We thought, “All right, we’ll do it at the beginning of the movie, and it’ll feel vaguely good when it comes back at the end.” But it kind of fell away from the rest of the movie.

JC: We started thinking, “We want to follow this cat down the hallway.” You can’t really do that. The idea of doing that, from a visual point of view, or how you design the shot, is sort of antithetical to making it look like a Maysles Brothers documentary. That transition wants to feel controlled.

So those types of things were starting to push us away from that as we started to discuss the idea of what the movie is going to look like.

EC: Also, it’s connected to the other thing: that kind of slushy, gray, New York -- not literally monochrome, but that de-saturated look. That seemed to tug away from that idea of black-and-white vérité idea.

Q: You said in a New York Times interview that you were thinking about switching to digital. Is this going to be the last movie you shoot on film?

JC: It’s possible. I’m not wildly enthusiastic about the idea. This movie was shot on film for a number of reasons. One of them was we were working with a DP that we only had done one short thing with in the past. Bruno also had not shot anything with a digital camera before; he’d done everything on film. We discussed it. We thought it would be one more complicating factor in a new relationship … It was one extra step too far.

I am glad we shot it on film. But you know, it’s all a hybrid thing now. You shoot on film, but it all goes into a box, it all goes into a computer and, of course, gets heavily manipulated.

Still, there is something that looks different between movies that are shot on film, even though they are finished with a DI [digital intermediate], and movies that are shot with an Alexa or some other digital camera. Even the projected is DCPs [digital cinema packages]. But that’s what’s happening. It’s probable that the next [movie we make] will be shot digitally.

Q: This film is the first time that the Coens and John Goodman have worked together in a long time. Why was this the movie to reunite John with the Coens?

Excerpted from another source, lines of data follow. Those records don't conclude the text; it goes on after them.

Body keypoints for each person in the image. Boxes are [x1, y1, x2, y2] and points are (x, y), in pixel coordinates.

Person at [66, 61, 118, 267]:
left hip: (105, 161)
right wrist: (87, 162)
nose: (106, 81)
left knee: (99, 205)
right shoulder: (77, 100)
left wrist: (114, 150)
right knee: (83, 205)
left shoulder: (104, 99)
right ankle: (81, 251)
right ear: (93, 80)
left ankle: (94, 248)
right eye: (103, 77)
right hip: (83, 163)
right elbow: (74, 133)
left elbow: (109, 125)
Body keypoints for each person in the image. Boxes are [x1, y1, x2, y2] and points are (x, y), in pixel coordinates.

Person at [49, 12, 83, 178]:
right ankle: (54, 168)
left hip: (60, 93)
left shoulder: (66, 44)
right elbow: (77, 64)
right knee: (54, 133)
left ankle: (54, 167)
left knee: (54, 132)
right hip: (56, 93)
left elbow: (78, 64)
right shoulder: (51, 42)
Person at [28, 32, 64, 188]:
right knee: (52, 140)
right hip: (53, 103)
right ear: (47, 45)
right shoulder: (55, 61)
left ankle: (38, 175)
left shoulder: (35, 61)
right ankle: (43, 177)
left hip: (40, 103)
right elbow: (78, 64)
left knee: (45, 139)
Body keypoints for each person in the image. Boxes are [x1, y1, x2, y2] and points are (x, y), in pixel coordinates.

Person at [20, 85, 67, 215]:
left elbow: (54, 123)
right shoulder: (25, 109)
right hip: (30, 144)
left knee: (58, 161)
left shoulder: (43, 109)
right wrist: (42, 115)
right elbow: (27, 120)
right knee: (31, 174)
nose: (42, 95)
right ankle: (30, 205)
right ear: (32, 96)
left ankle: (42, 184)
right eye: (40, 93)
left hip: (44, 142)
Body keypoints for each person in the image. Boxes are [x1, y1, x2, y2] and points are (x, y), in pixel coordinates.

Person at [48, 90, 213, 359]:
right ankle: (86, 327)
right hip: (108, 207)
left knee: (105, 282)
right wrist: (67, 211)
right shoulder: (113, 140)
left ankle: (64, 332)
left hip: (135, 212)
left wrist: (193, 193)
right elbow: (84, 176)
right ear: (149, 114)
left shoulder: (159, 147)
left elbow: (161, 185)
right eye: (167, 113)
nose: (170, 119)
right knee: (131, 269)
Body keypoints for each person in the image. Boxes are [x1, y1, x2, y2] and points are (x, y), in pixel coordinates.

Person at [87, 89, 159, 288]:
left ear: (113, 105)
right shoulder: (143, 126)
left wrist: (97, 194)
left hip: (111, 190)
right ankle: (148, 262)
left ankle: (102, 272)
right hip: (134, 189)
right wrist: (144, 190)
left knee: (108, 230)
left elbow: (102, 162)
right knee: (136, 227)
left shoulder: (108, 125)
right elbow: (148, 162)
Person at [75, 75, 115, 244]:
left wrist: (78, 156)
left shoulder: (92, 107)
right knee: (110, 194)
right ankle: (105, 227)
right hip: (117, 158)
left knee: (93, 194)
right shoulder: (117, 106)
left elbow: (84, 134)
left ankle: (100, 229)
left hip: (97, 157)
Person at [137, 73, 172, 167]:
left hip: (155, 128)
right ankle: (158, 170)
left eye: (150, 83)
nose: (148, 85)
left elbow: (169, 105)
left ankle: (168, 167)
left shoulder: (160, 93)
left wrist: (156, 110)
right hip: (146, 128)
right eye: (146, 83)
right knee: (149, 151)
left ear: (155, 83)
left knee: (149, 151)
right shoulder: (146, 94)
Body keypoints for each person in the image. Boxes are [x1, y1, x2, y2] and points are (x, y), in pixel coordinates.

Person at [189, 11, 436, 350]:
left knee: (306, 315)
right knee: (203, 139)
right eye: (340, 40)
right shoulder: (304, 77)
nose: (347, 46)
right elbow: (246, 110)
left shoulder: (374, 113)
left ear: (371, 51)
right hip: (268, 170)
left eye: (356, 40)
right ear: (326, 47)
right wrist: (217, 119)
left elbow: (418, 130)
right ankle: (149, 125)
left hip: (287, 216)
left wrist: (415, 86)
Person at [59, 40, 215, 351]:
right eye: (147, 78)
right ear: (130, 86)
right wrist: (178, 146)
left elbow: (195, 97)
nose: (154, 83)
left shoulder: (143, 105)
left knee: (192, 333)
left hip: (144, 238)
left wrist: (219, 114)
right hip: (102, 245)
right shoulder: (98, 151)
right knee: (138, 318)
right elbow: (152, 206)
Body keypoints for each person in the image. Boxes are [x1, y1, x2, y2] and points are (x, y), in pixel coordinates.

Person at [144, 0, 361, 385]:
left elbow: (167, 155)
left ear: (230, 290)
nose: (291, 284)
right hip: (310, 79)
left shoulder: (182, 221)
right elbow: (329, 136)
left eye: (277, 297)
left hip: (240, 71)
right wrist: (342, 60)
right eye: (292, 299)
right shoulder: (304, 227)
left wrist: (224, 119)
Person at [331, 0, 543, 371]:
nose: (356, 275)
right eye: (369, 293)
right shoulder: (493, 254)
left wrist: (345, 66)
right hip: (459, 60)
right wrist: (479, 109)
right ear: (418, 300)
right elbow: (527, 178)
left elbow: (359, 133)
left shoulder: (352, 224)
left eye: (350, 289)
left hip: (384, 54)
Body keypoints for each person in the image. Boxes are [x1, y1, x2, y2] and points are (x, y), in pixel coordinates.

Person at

Do you guys have a sort of shorthand in working together?

EC: We just knew that John would understand it. John turned us on to Charles Portis, the novelist who wrote True Grit. His other novels are contemporary, but all of his novels have an old gasbag character, kind of like John's character in the movie.

JG: The shorthand part is hard to describe, so I won't try. It's something we've always fallen into, I think, since Raising Arizona. They asked me to do a take one time while I was driving an automobile.

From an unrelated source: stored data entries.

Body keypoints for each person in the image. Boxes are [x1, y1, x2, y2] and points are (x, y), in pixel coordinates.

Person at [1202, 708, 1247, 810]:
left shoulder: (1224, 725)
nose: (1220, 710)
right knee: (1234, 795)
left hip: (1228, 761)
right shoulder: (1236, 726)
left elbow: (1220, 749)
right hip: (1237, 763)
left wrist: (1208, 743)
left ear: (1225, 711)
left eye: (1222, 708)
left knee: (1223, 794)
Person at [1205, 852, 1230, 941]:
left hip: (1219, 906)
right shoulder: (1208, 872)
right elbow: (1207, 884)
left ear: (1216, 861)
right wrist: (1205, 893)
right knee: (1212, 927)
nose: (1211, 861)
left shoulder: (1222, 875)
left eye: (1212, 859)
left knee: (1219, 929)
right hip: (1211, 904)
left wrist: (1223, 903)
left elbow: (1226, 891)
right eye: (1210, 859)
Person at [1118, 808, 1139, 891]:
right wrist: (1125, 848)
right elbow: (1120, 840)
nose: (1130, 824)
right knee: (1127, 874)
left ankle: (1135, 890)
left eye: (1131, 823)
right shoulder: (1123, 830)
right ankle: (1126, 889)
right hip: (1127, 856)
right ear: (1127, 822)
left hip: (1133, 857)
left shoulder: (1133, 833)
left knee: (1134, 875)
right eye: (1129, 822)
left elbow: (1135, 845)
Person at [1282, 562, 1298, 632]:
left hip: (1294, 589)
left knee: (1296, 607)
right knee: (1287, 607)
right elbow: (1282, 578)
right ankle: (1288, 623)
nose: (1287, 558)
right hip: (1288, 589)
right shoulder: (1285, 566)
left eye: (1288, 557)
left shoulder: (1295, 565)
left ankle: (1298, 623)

I said, "Oh, you mean a Spanky take?" They knew what I was talking about. I knew Spanky from the Little Rascals. Those kinds of little things that help make the day go ever so much faster.

music-of-llewynJC: We were also doing a shot in Barton Fink where John was answering the door. Ethan said to him, "John, we have a little bit more ropey snot in our next take," and John said, "I'm your man!"

JG: I think it was, "I'm your boy!"

EC: We asked John to hit a mark, so we said, “John, you Everett Sloane over to that mark.” John knew what we were talking about.

Q: Your films are often anchored in a specific time, place and scene. This time it’s the early ‘60s folk scene. Do you have a list of stories tied to specific times or places that you want to do or are interesting to you?

JC: It's hard for us to imagine stories abstracted or divorced from a very specific locale. I couldn't imagine us doing a story that could happen anywhere or just in a generic city. It's hard for us to get any traction or start anything that way.

Why we were thinking specifically, “Let’s start here in New York in 1961 during the folk scene,” I don't know. We listened to a lot of music, and we were interested.

We got a number of books, including a memoir written by Dave Van Ronk about that period that got us thinking about it. That was one of the things stimulated it.

EC: The scene got us going, but then I was thinking there was this character who seems to fit in that scene. And as much as his concerns are his tortured relationship to success and the whole idea of what you asked about: making new crap out of the old crap.

Those are both things that were concerns of the character in that scene -- not wanting to sell out, but wanting to perform and reach people, and also the authenticity thing. That’s not informative but compact.